Le Rwanda compte moins de professionnels de santé mentale qu'il n'en faudrait, et cette phrase vaut pour la plupart des pays du continent. L'Organisation mondiale de la santé le répète depuis des années. La pénurie n'est ni un secret ni un sujet de débat.
On parle moins du second problème : même là où un accompagnement existe, beaucoup de gens ne franchiront pas la porte. Non parce qu'ils n'en ont pas besoin, ni parce qu'ils ignorent qu'elle est là.
Pourquoi la porte reste fermée
Trois raisons reviennent constamment, et une seule concerne l'offre.
Être vu. Dans une ville de la taille de Kigali, entrer dans une clinique est un acte public. Quelqu'un connaît votre tante. Ce n'est pas de la paranoïa : c'est une lecture juste du fonctionnement d'une communauté soudée, et pour beaucoup cela suffit à tout arrêter.
Le coût et le temps. Un rendez-vous, c'est de l'argent et une demi-journée. Pour une personne qui tient debout sans être en crise, ce calcul l'emporte rarement sur tout ce que la journée exige déjà.
Ne pas savoir ce dont on a besoin. « Je dors mal et je m'énerve contre tout le monde » ne correspond à aucun service évident. Des gens qui accepteraient de l'aide n'arrivent jamais à décider laquelle demander.
Rien de tout cela ne se règle en formant davantage de cliniciens — même s'il faut en former davantage. Ce sont des problèmes d'accès, et l'accès est précisément ce que le logiciel sait bien traiter.
Ce que Humura cherche à être
Humura est la plateforme que nous construisons ensuite, et nous voulons être précis sur ce qu'elle est et n'est pas, car dans ce domaine trop promettre fait de vrais dégâts.
Ce n'est pas un remplacement du thérapeute. Un logiciel ne diagnostique pas et ne soigne pas. Quiconque prétend le contraire vous vend quelque chose.
C'est un premier pas qui ne coûte rien. Un endroit où aller à deux heures du matin, quand ce que l'on ressent n'a pas encore de nom. Un endroit privé, où la décision de regarder n'est visible par personne.
C'est conçu autour de l'anonymat, pas greffé dessus. Si le regard des autres est l'une des trois raisons qui empêchent de demander de l'aide, alors la confidentialité n'est pas une option dans un menu. C'est l'architecture.

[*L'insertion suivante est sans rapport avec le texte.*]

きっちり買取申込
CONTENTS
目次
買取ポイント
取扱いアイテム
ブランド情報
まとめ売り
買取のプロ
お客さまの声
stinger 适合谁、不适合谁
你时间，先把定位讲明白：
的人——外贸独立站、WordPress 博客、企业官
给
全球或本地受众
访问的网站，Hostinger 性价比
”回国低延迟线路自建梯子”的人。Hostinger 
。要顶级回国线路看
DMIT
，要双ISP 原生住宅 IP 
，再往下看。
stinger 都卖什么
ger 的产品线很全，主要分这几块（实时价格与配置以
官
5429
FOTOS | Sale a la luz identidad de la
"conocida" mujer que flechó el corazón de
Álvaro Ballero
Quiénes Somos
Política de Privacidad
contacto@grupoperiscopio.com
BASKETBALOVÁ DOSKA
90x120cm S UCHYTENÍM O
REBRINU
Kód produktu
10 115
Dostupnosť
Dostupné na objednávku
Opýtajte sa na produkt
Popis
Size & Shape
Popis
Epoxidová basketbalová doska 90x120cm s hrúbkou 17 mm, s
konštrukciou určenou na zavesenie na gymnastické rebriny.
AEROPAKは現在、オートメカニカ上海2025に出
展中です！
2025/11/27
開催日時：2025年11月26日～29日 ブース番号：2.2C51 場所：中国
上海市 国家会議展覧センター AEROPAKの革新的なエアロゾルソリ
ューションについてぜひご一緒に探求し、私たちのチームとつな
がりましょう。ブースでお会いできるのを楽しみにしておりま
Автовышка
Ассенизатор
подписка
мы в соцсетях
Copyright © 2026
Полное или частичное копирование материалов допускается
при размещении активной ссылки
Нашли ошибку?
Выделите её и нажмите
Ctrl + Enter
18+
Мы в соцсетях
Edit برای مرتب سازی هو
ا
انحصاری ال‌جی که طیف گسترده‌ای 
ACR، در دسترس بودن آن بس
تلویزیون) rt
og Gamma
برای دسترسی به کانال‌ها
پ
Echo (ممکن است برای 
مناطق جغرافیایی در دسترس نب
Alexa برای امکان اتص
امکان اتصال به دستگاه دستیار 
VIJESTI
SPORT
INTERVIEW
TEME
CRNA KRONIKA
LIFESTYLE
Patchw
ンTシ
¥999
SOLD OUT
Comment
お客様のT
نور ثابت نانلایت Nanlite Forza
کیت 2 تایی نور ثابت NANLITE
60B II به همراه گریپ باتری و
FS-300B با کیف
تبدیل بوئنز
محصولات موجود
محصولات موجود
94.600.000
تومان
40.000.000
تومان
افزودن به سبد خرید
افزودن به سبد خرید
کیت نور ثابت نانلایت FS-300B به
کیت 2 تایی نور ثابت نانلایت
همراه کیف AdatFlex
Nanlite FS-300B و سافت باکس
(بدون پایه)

C'est fait pour passer le relais. La chose la plus utile qu'une plateforme comme celle-ci puisse faire pour quelqu'un en réelle difficulté, c'est l'aider à le reconnaître et à savoir où aller ensuite. Vouloir être la dernière étape est une mauvaise ambition. Être une bonne première étape n'en est pas une.
Pourquoi nous
La réponse honnête est que nous ne sommes pas des spécialistes de la santé mentale, et Humura ne vaudra que ce que vaudront ceux qui le sont. Ce que nous pouvons apporter, c'est la partie que nous connaissons : construire des choses qui fonctionnent sur un téléphone bon marché, sur une mauvaise connexion, en kinyarwanda comme en français, pour des gens qui ne toléreront pas une mauvaise expérience parce qu'ils n'étaient pas si décidés à essayer au départ.

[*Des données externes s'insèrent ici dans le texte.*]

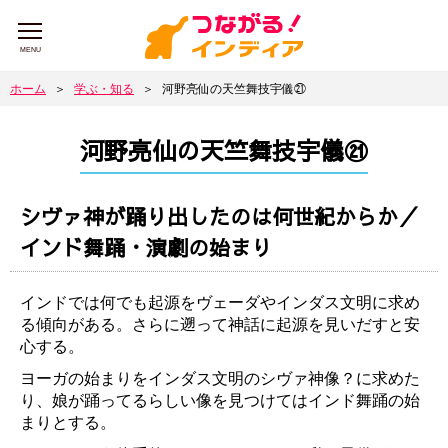
MENU
ホーム
＞
学ぶ・知る
＞
河野亮仙の天竺舞技宇儀㉑
河野亮仙の天竺舞技宇儀㉑
シヴァ神が踊り出したのは何世紀からか／
インド舞踊・演劇の始まり
インドでは何でも起源をヴェーダやインダス文明に求め
る傾向がある。さらに遡って神話に起源を見いだすと安
心する。
ヨーガの始まりをインダス文明のシヴァ神像？に求めた
り、娘が踊ってるらしい像を見つけてはインド舞踊の始
まりとする。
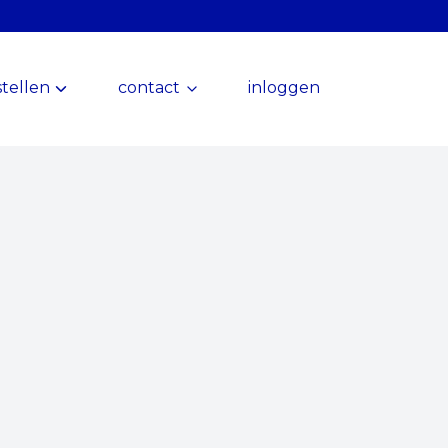
tellen
contact
inloggen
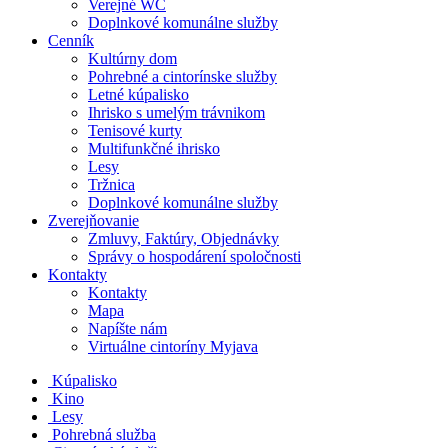
Verejné WC
Doplnkové komunálne služby
Cenník
Kultúrny dom
Pohrebné a cintorínske služby
Letné kúpalisko
Ihrisko s umelým trávnikom
Tenisové kurty
Multifunkčné ihrisko
Lesy
Tržnica
Doplnkové komunálne služby
Zverejňovanie
Zmluvy, Faktúry, Objednávky
Správy o hospodárení spoločnosti
Kontakty
Kontakty
Mapa
Napíšte nám
Virtuálne cintoríny Myjava
Kúpalisko
Kino
Lesy
Pohrebná služba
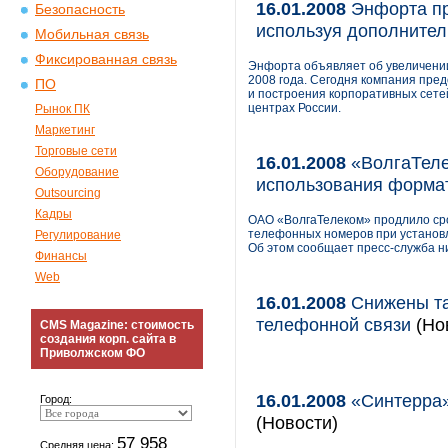
16.01.2008
Энфорта пр
Безопасность
используя дополнител
Мобильная связь
Фиксированная связь
Энфорта объявляет об увеличении 
2008 года. Сегодня компания пред
ПО
и построения корпоративных сете
центрах России.
Рынок ПК
Маркетинг
Торговые сети
16.01.2008
«ВолгаТеле
Оборудование
использования форма
Outsourcing
Кадры
ОАО «ВолгаТелеком» продлило сро
телефонных номеров при установл
Регулирование
Об этом сообщает пресс-служба н
Финансы
Web
16.01.2008
Снижены та
телефонной связи
(Нов
CMS Magazine: стоимость
создания корп. сайта в
Приволжском ФО
16.01.2008
«Синтерра»
Город:
(Новости)
57 958
Средняя цена:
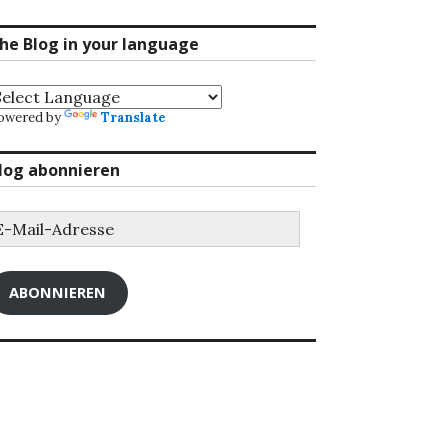
he Blog in your language
owered by
Translate
log abonnieren
-
ail-
dresse
ABONNIEREN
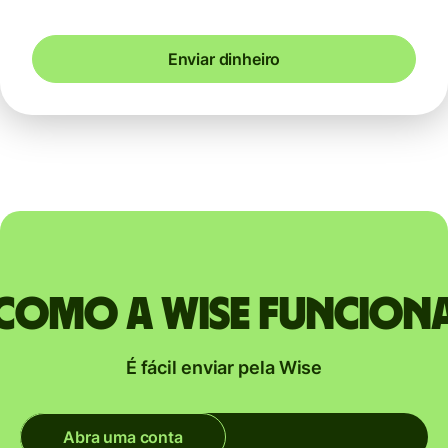
Enviar dinheiro
Como a Wise funcion
É fácil enviar pela Wise
Abra uma conta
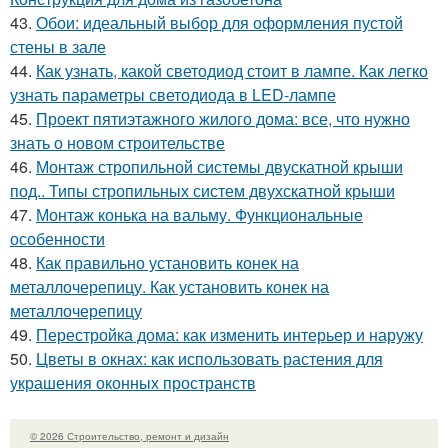
43.
Обои: идеальный выбор для оформления пустой
стены в зале
44.
Как узнать, какой светодиод стоит в лампе. Как легко
узнать параметры светодиода в LED-лампе
45.
Проект пятиэтажного жилого дома: все, что нужно
знать о новом строительстве
46.
Монтаж стропильной системы двускатной крыши
под.. Типы стропильных систем двухскатной крыши
47.
Монтаж конька на вальму. Функциональные
особенности
48.
Как правильно установить конек на
металлочерепицу. Как установить конек на
металлочерепицу
49.
Перестройка дома: как изменить интерьер и наружу
50.
Цветы в окнах: как использовать растения для
украшения оконных пространств
© 2026 Строительство, ремонт и дизайн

Cette dernière contrainte compte ici plus que presque partout ailleurs. Une personne qui tend timidement la main ne se battra pas contre un formulaire lent ou un écran confus. Elle fermera et ne reviendra pas. La qualité technique est l'accès.
Où en est le projet
Humura n'est pas lancée. Il n'y a pas de liste d'attente à gonfler ni de bêta à survendre — nous préférons le dire clairement plutôt que fabriquer de l'urgence autour d'un produit qui n'est pas prêt.
Nous en parlons maintenant parce que la réflexion mérite d'être publique tant qu'on peut encore la contredire. Si vous travaillez dans la santé mentale au Rwanda ou dans la région et que ce qui précède est faux, nous préférons l'entendre avant de construire qu'après.
Si vous avez besoin d'aide maintenant, ne nous attendez pas. Parlez à un médecin ou à un conseiller, ou contactez la division santé mentale du Rwanda Biomedical Centre. Un produit en développement n'est pas une aide, et nous n'allons pas prétendre le contraire.